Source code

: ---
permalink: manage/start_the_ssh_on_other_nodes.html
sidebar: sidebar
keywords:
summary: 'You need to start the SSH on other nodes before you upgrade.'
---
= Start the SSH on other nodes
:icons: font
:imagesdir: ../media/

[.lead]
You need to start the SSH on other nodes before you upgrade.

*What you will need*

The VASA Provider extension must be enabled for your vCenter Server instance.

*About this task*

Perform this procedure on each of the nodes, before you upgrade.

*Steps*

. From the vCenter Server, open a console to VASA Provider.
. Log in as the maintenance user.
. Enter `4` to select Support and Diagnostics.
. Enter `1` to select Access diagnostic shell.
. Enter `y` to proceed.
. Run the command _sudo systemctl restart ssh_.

=-=-=-=-=

• **Assigned task**
Starting from the line that contains "the maintenance user.", reproduce each line of the data exactly through the last one.

• **Answer area**
. Log in as the maintenance user.
. Enter `4` to select Support and Diagnostics.
. Enter `1` to select Access diagnostic shell.
. Enter `y` to proceed.
. Run the command _sudo systemctl restart ssh_.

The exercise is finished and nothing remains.